И только вышли из деревни, пустили — поминай как звали, только по седой узерке след остался зеленый…

В лесу этот мужичок говорит мне:

— Я что-то озяб, давай грудок разведем.

«Так не бывает, — думаю, — не смеется ли он надо мной?» Нет, не смеется, собирает дрова, поджигает, садится.

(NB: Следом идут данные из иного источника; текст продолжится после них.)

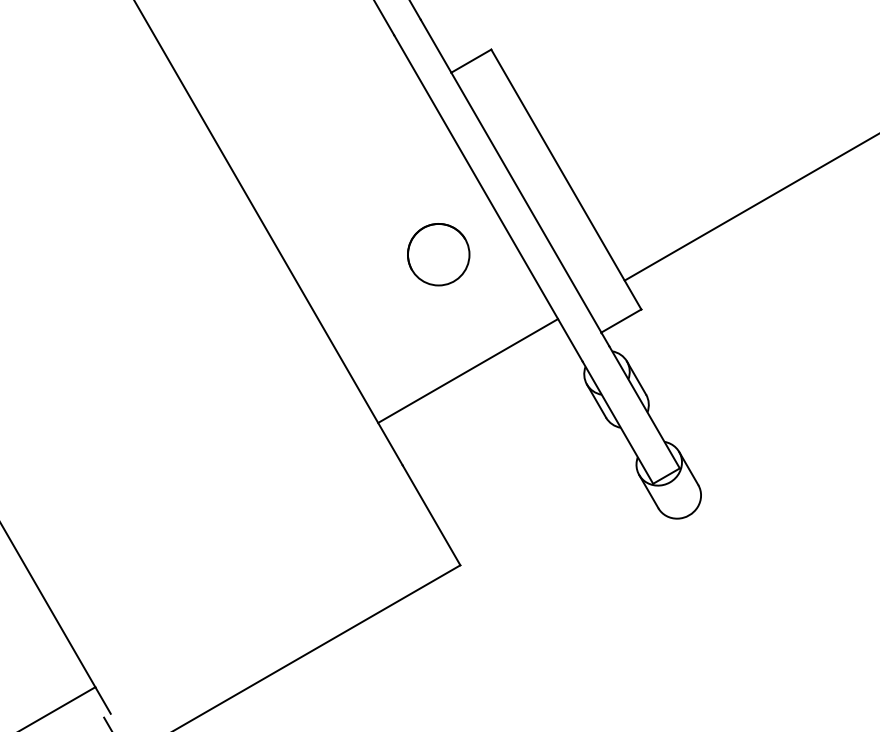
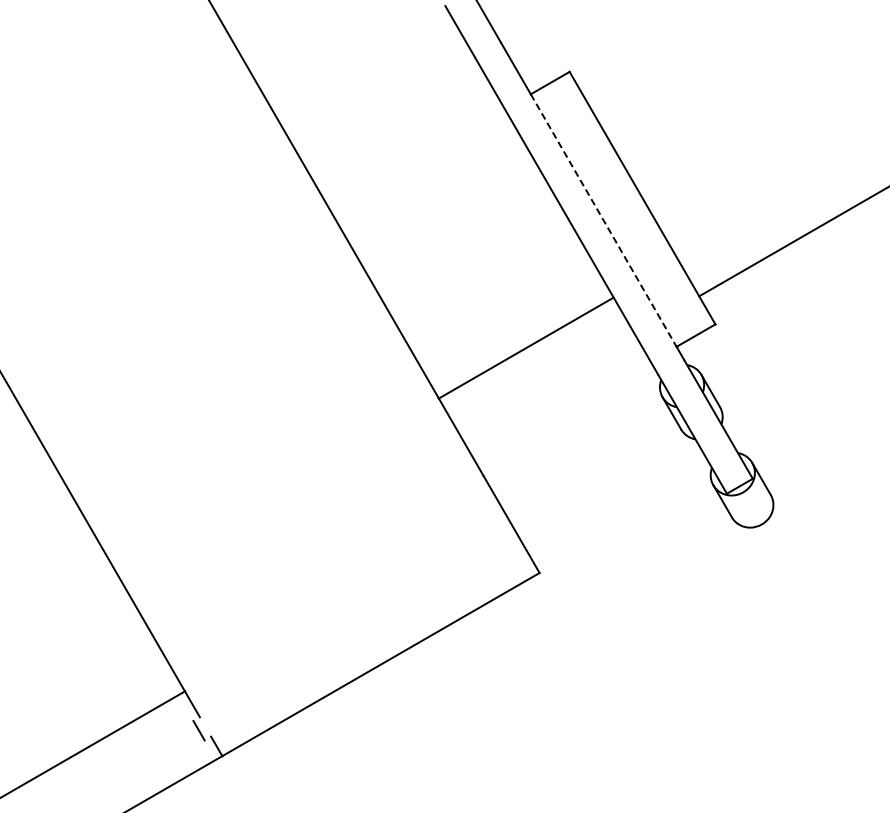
line: (526, 202) -> (603, 220), solid -> dashed
part: (438, 254) -> (518, 270), removed
line: (467, 370) -> (525, 347), moved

— А как же, — спрашиваю, — собака?

— Ты, — говорит, — молод, я стар, ты не видал такого, я тебя научу: о собаке не беспокойся, она свое дело знает, ей дано искать, а мы будем чай пить.

И ухмыляется.

Выпили мы по чашке.

— Вам!

Я так и рванулся.

Мужичок засмеялся и спокойно наливает себе вторую чашку.

— Послушаем, — говорит, — что он поднял.

Слушаем.

Густо лает, редко и хлестко гонит.

Мужичок понял:

— Лисицу мчит.

Мы по чашке выпили, а тот уж версты четыре пролетел. И вдруг скололся. Мужичок в ту сторону рукой показал, спрашивает:

— Там у вас коров пасут?

И верно, в этой стороне пасут карачуновские.

— Это она его в коровий след завела, теперь он добирать будет. Выпьем еще по одной.

Но недолго пришлось отдохнуть лисице, опять схватил свежий след и закружил на малых кругах — видно, была местная. И как на малых кругах пошел, мужичок чай пить бросил, грудок залил, раскидал ногами и говорит:

— Ну, теперь надо поспешать.

Бросились перехватывать на полянку перед лисьими норами. Только расставились, и она тут на поляне, и кобель у нее на хвосте. Трубой она ему показала в болото, он же не поверил — тяп за шею, она вию! — и готова лисица — и он рядом ложится лапу зализывать.

Его звали глупо: «Гончар», я же на радости крикнул:

— Анчар!

И так пошло после: Анчар и Анчар.

Сердце охотничье, вы знаете, как раскрывается? Знаете, утро, когда мороз на траве и перед восходом солнца туман, потом солнце восходит, и мало-помалу туман отдаляется, и то, что было туман, стало синим между зелеными елями и золотыми березками, да так вот и пошло все дальше и дальше синеть, золотиться, сверкать. Так суровый октябрьский день открывается, и точно так открывается сердце охотничье: хлебнул мороза и солнца, чихнул себе на здоровье, и каждый встречный человек стал тебе другом.

— Друг мой, — говорю мужичку, — по какой беде ты собаку такую славную за деньги отдаешь в чужие руки?

— Я в хорошие руки отдаю собаку, — сказал мужичок, — а беда моя крестьянская: корова зеленями морозцу хватила, раздулась и околела: корову надо купить, без коровы нельзя крестьянину.

— Знаю, что нельзя, жаль мне очень тебя. А что же ты просишь за собаку?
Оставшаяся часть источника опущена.